The bank, formally known as the Institute for Religious Works, or IOR, is one of several Vatican offices that are covered by the new financial transparency rules. The Vatican city-state’s governing administration, the department that controls the pope’s vast real estate holdings and even the Holy See’s pharmacy, museum and TV station are covered as well.
The bank was created to manage assets placed in its care that are destined for religious works or works of charity. But it also manages ATMs inside Vatican City and the pension system for the Vatican’s thousands of employees.
The bank is not open to the public. Its list of account-holders is secret, but bank officials say there are some 40,000 to 45,000 among religious congregations, clergy, Vatican officials and lay people with Vatican connections.
Pope Benedict XVI, who wrote an entire encyclical on the need for greater morality in finance, said he was issuing the decrees because he wanted the Vatican to join other countries that have cracked down on legal loopholes that have allowed criminals to exploit the financial sector.
International financial organizations, which have been working with the Vatican to help it come into compliance with their norms, said Thursday it appeared the Holy See had taken a step in the right direction.
The decree creates an independent Vatican compliance agency, the Financial Information Authority, tasked with ensuring that all Vatican financial transactions comply with the new laws. The watchdog also will share information with international financial organizations, a big shift for the notoriously private Vatican financial system.
It can freeze suspect transactions for up to five days and can conduct investigations that, if warranted, can be passed onto prosecutors at the Vatican tribunal.

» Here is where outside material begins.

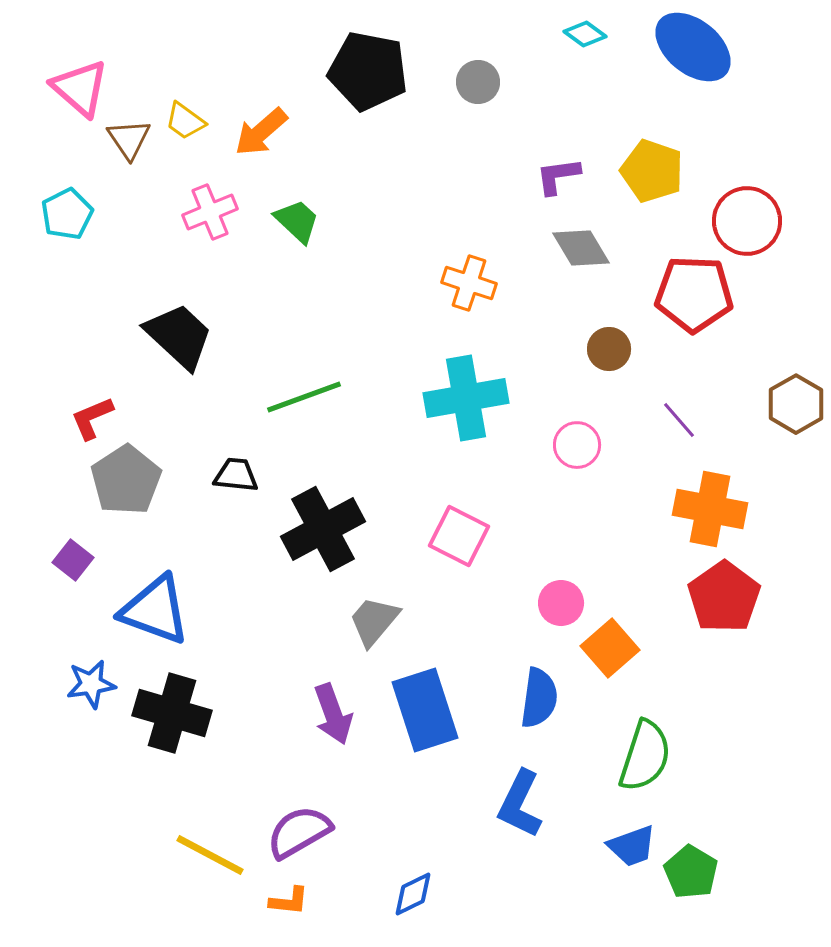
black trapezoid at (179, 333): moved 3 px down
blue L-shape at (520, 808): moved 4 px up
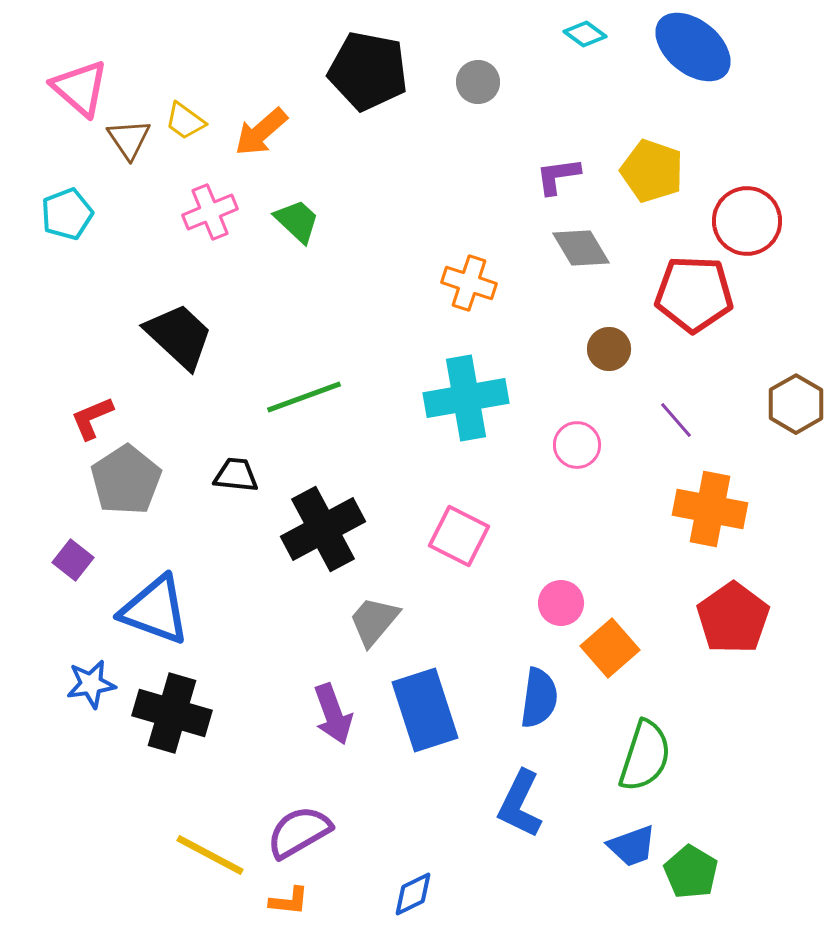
cyan pentagon at (67, 214): rotated 6 degrees clockwise
purple line at (679, 420): moved 3 px left
red pentagon at (724, 597): moved 9 px right, 21 px down
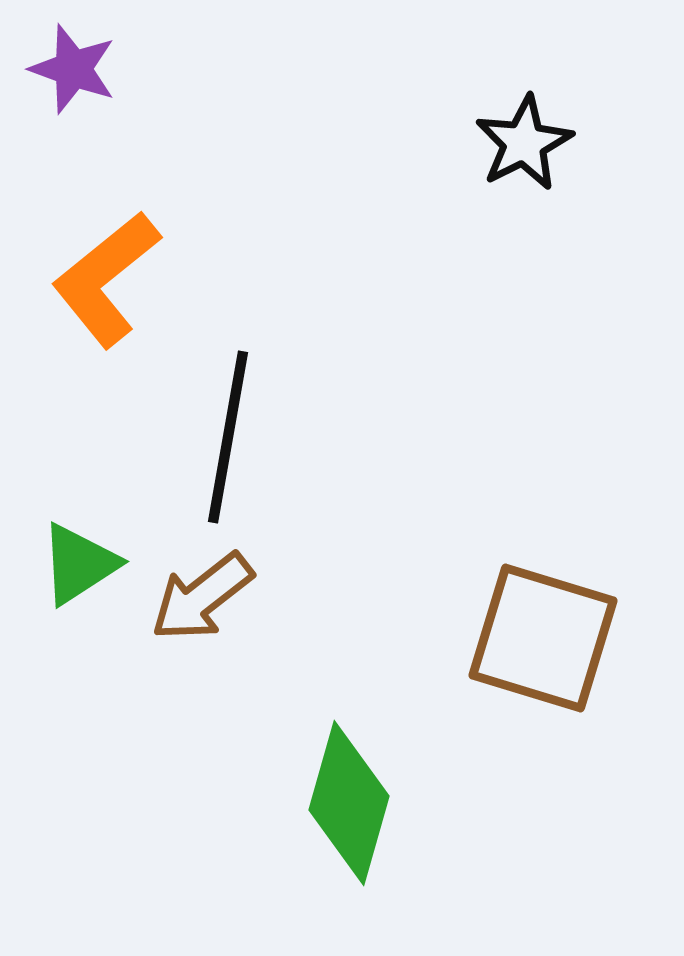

Its work is conducted in secret — but the norms stress that secrecy won’t get in the way of cooperating with law enforcement agencies.
The legislation adopted alongside the new watchdog agency is remarkable reading, given that it concerns a city-state of 110 acres that is the seat of the Roman Catholic Church.

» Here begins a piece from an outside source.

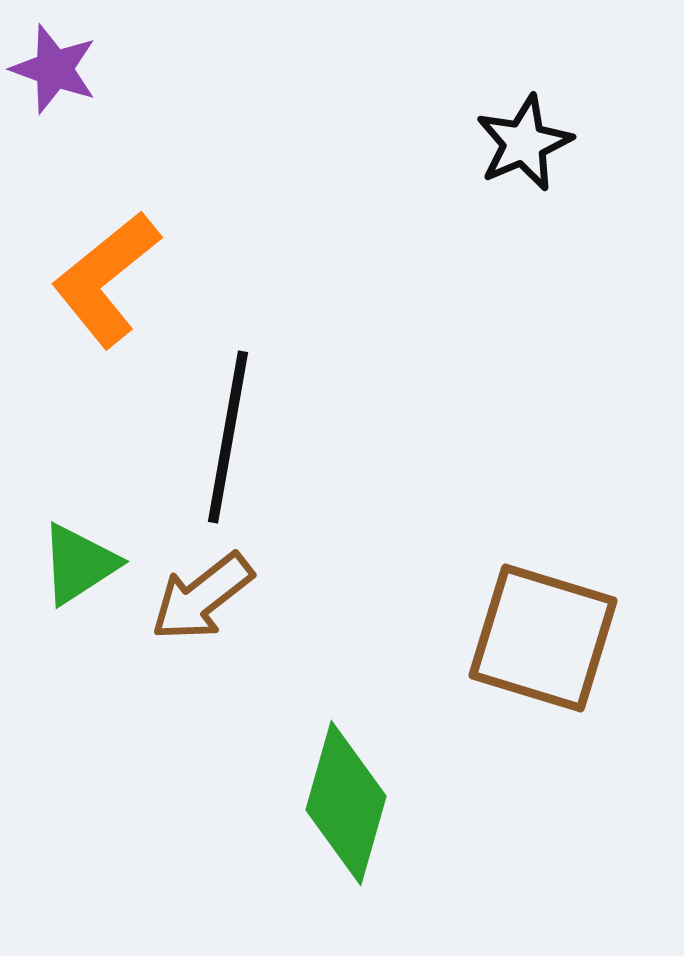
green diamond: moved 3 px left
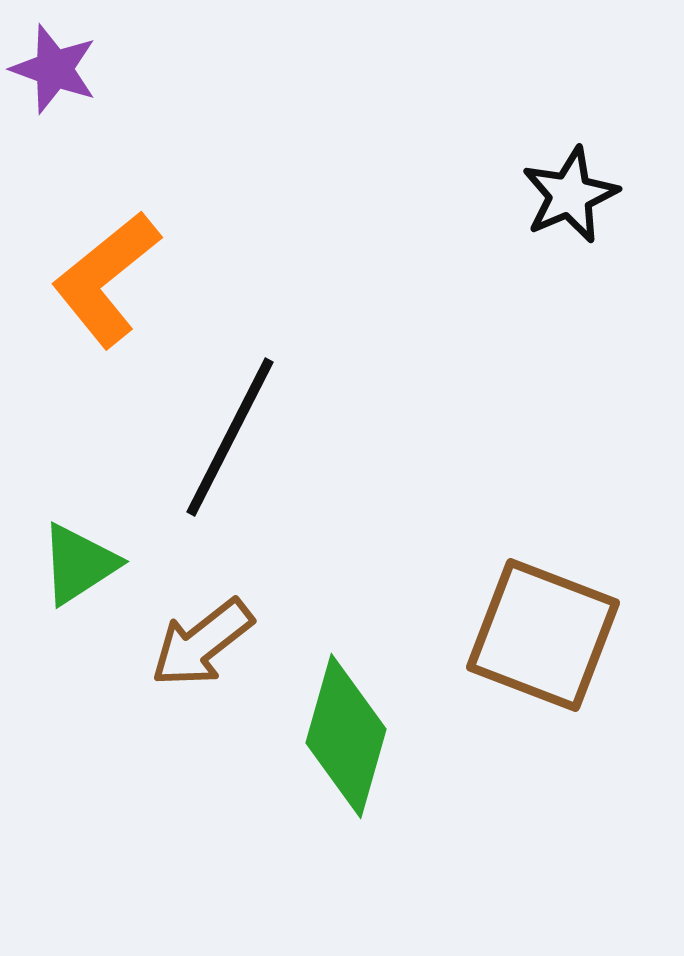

It’s now against the law in the Vatican to train anyone for terrorist acts or to provide them with chemical or bacteriological weapons. Punishment is stiff: five to 10 years in prison — in this case an Italian prison since the Vatican doesn’t have a jail.
People in the Vatican who traffic in human beings, for prostitution or other reasons, or who traffic in human organs, now face eight to 20 years behind bars. It’s now even a crime to pollute the Vatican’s soil, water or atmosphere; those guilty face up to a year in prison, or two and 52,000 euros ($69,044) in fines if the pollutants are particularly dangerous.
But it is the legislation directly concerning financial transparency that is key to the Vatican’s efforts to comply with international norms on money-laundering and terror financing and shed its reputation in the financial world as a secrecy-obsessed tax haven whose bank was implicated in one of Italy’s largest fraud cases.